Land of Legends Raceway
- Location: 2820 County Road 10, Canandaigua, NY, 14424
- Coordinates: 42°53′41″N 77°14′59″W﻿ / ﻿42.89472°N 77.24972°W
- Owner: Ontario County Agricultural Society
- Operator: Paul Cole
- Opened: 1953
- Former names: Canandaigua Motorsports Park, Canandaigua Speedway
- Website: www.landoflegendsraceway.com
- Length: 0.50 mi (0.8 km)
- Turns: 4

= Land of Legends Raceway =

Dirt oval in Canandaigua, New York

Land of Legends Raceway is a 1/2 mi dirt oval racing facility in the Finger Lakes Region of New York State. The track is located on and a part of the Ontario County Fairgrounds.

==Overview==
In April 1953 the Ontario County Agricultural Society approved the use of the Canandaigua Fairgrounds for auto racing. Sanctioned by the National Auto Racing Association, the opening event was held that year on Memorial Day. The venue continued to host auto racing for more than a decade before going dormant. Bub Benway, promotor of the Fulton Speedway in Central New York, revived the racetrack in 1972.

A two-year lease by Dominick Tantalo was marred by a collapse of the grandstand in 1976, injuring over 60 people. Tantalo bought in several sections of portable bleachers for the remainer of the season, but then turned his attention to re-opening the Maple Grove Speedway in Waterloo, New York.

In 1978 the track began a three-decade tenure as a flagship of DIRT Motorsports when the organization's president, Glen Donnelly, negotiated to rebuild the grandstands. Veteran promoter Jermie Corcoran then took over the Fairgrounds' lease in 2011.

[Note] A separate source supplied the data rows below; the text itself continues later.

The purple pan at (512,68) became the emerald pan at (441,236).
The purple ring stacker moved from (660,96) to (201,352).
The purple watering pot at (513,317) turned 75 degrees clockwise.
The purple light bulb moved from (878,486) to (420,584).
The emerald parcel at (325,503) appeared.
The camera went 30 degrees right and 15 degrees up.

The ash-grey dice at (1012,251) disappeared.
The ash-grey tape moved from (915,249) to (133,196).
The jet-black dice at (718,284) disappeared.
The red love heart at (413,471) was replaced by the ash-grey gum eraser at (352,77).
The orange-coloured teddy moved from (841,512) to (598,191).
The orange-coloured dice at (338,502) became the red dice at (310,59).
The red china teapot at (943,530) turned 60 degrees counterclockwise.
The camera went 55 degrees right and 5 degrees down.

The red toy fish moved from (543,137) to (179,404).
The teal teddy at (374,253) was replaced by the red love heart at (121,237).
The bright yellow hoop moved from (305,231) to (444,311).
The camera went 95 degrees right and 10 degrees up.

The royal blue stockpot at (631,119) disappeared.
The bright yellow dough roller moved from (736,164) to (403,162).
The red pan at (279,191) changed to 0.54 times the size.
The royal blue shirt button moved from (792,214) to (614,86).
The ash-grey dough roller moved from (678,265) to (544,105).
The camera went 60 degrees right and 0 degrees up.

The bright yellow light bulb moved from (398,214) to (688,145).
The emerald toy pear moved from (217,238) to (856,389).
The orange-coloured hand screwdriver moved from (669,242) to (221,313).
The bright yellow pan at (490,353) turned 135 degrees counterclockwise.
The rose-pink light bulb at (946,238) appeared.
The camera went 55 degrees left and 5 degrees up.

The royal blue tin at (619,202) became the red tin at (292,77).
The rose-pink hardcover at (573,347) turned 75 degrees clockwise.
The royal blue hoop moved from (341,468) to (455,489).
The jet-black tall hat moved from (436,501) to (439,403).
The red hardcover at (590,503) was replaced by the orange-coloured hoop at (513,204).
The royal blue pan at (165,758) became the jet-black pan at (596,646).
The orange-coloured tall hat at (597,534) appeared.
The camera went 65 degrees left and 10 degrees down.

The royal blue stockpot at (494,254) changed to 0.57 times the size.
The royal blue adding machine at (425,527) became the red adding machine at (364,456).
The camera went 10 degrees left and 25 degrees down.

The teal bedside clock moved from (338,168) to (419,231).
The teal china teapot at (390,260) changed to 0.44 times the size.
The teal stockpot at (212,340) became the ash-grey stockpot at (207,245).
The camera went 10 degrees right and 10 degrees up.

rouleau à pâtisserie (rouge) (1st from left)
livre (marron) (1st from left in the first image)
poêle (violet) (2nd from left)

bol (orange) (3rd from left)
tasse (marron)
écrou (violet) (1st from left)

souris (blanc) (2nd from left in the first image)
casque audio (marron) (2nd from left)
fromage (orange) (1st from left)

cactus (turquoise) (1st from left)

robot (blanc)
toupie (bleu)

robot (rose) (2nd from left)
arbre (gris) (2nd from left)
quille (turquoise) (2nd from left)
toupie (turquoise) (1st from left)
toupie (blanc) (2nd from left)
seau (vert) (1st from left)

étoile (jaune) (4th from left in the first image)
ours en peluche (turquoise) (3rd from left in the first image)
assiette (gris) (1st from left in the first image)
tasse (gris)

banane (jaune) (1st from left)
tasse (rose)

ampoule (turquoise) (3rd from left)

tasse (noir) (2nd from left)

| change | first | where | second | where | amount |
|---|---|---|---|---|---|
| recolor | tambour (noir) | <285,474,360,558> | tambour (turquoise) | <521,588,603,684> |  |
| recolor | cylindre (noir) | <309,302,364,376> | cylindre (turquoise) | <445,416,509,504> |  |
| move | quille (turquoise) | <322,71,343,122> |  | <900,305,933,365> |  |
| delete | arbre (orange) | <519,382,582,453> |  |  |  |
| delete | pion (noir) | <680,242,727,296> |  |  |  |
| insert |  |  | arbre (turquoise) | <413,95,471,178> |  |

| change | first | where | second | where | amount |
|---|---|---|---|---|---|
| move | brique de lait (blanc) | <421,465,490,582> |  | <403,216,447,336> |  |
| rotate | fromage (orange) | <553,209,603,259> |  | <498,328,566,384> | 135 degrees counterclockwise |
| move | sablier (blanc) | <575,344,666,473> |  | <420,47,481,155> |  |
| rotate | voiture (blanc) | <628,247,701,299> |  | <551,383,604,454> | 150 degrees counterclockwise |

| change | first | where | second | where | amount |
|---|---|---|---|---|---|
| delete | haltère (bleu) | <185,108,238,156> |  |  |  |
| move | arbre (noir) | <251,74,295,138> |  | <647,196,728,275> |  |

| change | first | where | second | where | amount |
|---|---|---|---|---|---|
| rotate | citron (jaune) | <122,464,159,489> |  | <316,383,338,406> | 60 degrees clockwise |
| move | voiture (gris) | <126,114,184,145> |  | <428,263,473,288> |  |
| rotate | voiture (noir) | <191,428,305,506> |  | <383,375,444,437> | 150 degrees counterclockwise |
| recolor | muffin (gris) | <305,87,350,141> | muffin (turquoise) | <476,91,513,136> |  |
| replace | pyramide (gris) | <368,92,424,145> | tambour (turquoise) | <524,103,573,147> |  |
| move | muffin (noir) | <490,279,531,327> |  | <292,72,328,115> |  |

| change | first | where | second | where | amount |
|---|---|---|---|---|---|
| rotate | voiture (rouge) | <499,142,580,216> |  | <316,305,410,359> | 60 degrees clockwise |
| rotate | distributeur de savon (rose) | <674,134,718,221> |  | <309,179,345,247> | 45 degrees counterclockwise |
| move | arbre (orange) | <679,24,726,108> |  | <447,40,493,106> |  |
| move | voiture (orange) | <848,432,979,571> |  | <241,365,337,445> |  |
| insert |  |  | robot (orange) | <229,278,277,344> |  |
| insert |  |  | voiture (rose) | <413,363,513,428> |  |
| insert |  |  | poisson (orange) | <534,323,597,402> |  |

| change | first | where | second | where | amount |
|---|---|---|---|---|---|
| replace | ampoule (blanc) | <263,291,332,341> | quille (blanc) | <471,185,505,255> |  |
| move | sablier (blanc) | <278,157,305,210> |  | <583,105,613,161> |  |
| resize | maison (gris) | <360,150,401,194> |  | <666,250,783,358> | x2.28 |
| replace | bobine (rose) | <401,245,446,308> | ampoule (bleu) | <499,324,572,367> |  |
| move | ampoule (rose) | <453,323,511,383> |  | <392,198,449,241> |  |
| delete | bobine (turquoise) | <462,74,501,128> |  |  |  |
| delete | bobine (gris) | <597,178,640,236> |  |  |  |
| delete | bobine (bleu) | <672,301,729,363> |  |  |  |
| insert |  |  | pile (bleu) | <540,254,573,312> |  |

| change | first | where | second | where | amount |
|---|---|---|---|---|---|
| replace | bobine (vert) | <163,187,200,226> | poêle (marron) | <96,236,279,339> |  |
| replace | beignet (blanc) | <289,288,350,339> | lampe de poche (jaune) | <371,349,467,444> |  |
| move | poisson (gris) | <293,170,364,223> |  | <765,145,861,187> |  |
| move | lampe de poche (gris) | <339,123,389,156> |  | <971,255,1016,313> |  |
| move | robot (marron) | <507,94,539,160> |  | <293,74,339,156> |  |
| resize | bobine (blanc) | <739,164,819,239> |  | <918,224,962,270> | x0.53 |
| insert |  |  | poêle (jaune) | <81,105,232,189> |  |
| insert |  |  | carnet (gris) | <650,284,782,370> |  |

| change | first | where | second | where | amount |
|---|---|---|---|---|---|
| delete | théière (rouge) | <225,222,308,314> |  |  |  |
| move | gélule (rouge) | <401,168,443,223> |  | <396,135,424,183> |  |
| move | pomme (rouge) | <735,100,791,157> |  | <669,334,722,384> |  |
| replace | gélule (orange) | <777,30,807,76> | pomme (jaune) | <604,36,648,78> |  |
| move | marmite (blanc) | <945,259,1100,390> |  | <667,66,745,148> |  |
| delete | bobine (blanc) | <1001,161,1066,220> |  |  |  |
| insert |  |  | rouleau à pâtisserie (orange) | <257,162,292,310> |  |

The facility has been promoted by Paul Cole since 2018.

==Events==
The venue hosts auto racing every Saturday evening during the summer. The track features DIRT big-block modifieds, DIRT sportsman, 305 sprint cars and street stocks.

==Incidents==
The track was the site where on August 9, 2014, NASCAR driver Tony Stewart collided with Kevin Ward, Jr., who was standing on track. Ward died from injuries sustained from the collision. The incident was investigated, with officials discovering Ward had competed while intoxicated by cannabinoids (marijuana). It led to World Racing Group, which sanctions selected races at the circuit, imposing drug testing.